The Carr Fire raging in Northern California has claimed six lives, including a firefighter and bulldozer operator working to extinguish the blaze. Shifting winds, dry fuel and steep terrain have helped the monstrous fire engulf almost 100,000 acres by Sunday night across California, authorities said.
The fire, which started a week ago, is only 17% contained, according to the California Department of Forestry and Fire Protection, known as Cal Fire. More than 3,300 fire personnel are battling the flames with more than 300 engines and 17 helicopters, Cal Fire reported.
It is one of eight major wildfires currently burning in the state.
Vast blazes claiming life and property has become an annual feature in the U.S.’ west coast. So why is California prone to such massive forest fires?
Most of California is in a Mediterranean climate zone, characterized by virtually zero rainfall for half the year. This lets things dry out. A wet season before the usual summer drought also makes for even more dried-out vegetation.
This cycle repeats every year. This year ,"This fire was whipped up into a whirlwind of activity" by gale-force winds, California department of forestry and fire protection (CalFire) chief Ken Pimlott, "uprooting trees, moving vehicles, moving parts of roadways". He told reporters they were "seeing fire whirls - literally what can be described as a tornado".
Santa Ana Winds:
The Santa Ana winds are a common occurrence in Southern California between October and March as warm air blows in from the Mojave Desert leading to blustery days in the region. At their most powerful, the winds can wreck destruction throughout the region, knocking down trees and power lines. The wind’s heat also helps dry vegetation, making it easier to burn. And when there’s a fire, the winds can also transport flames quickly spreading fire from place to place.

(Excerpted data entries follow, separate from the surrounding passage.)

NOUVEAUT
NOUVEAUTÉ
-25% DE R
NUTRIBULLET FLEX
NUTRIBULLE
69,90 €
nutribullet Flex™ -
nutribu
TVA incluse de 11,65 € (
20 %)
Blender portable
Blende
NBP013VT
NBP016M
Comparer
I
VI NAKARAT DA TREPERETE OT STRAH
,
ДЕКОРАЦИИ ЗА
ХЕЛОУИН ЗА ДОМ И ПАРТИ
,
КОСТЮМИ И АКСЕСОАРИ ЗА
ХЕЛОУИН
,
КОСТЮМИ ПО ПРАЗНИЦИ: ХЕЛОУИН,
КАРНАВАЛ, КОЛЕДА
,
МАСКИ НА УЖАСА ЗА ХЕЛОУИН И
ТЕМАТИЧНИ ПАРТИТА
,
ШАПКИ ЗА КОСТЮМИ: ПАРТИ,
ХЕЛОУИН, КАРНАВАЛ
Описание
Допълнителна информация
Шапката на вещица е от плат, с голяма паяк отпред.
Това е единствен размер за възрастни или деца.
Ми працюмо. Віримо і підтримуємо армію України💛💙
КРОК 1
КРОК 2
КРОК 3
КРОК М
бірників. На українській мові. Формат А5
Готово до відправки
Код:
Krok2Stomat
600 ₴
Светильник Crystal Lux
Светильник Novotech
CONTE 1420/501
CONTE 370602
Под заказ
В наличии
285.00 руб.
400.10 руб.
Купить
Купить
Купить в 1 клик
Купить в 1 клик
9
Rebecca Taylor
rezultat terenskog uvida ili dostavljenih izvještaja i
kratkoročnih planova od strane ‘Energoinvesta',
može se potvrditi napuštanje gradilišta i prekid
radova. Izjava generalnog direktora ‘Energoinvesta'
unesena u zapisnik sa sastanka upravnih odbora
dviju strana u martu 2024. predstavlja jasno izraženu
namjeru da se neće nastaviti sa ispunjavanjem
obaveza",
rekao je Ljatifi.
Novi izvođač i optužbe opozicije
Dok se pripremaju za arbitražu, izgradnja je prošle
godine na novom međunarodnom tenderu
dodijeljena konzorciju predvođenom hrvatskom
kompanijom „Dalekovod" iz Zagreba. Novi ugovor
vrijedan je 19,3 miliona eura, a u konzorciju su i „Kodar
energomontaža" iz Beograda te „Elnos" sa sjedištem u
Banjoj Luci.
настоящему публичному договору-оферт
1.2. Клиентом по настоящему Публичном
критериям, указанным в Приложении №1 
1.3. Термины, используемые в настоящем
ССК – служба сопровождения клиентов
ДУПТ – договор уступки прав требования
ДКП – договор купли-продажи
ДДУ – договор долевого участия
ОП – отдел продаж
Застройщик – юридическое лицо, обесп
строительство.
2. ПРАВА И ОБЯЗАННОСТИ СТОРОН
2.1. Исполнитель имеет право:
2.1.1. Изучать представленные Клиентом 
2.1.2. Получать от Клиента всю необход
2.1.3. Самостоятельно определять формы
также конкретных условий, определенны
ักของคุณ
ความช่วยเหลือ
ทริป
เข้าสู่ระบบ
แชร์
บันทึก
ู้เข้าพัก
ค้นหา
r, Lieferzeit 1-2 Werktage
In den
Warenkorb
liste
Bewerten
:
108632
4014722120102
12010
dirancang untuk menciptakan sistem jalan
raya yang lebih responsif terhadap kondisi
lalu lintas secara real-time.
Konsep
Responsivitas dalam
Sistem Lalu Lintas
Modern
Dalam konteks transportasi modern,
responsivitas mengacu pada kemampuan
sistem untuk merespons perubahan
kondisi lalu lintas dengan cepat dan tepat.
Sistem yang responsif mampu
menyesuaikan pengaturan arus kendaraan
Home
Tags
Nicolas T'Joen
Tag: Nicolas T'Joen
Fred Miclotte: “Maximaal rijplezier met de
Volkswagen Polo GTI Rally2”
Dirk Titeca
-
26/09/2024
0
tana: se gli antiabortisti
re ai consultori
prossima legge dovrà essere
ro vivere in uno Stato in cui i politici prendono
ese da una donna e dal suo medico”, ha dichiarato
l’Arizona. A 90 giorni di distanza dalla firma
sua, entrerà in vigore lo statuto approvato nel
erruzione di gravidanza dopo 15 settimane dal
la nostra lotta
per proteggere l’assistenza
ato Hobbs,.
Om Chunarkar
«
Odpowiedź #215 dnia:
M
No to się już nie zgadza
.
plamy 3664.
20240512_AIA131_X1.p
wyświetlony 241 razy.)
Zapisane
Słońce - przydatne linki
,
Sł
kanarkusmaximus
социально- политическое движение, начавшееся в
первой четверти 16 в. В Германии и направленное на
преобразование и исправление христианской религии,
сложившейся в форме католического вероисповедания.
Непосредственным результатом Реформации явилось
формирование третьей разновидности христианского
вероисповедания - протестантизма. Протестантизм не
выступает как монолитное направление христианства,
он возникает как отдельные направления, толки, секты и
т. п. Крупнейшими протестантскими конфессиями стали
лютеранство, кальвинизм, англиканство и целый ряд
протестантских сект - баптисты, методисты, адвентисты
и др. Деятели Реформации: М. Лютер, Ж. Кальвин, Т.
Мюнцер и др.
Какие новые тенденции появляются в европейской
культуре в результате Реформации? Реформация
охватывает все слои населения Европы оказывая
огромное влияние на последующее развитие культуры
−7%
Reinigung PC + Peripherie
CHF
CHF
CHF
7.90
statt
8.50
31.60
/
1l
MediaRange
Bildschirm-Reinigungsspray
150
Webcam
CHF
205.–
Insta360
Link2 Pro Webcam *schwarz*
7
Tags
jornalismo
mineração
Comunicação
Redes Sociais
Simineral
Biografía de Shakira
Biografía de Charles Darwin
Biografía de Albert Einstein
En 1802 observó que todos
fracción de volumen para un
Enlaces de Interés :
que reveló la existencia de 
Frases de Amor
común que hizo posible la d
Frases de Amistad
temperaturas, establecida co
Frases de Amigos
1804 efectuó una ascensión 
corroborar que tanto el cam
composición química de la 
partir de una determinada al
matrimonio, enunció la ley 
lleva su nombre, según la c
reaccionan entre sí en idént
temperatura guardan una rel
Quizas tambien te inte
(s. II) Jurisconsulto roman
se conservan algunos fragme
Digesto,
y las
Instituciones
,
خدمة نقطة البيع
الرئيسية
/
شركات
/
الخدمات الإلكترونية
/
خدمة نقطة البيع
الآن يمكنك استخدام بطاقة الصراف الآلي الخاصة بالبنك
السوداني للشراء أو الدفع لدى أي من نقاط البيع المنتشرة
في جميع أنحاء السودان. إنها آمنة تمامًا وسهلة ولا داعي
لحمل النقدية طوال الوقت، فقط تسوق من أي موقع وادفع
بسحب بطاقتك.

Experts say this has been the worst start to the fire season in 10 years - partly due to the 2012-2017 drought that killed off large amounts of vegetation.
UCLA climate scientist Daniel Swain told the Los Angeles Times much of the state's vegetation had reached "explosively dry" levels.
The hot and dry weather in the region has also contributed to the rapid spread of California’s fires. 2017 was the second hottest on record when measured half way through the year. And downtown Los Angeles has received just 0.11 inches of rainfall since the beginning of October, typically the region’s wet season, according to data from the National Weather Service. This has led to the accumulation of factors that have made the state’s forest into dry kindling.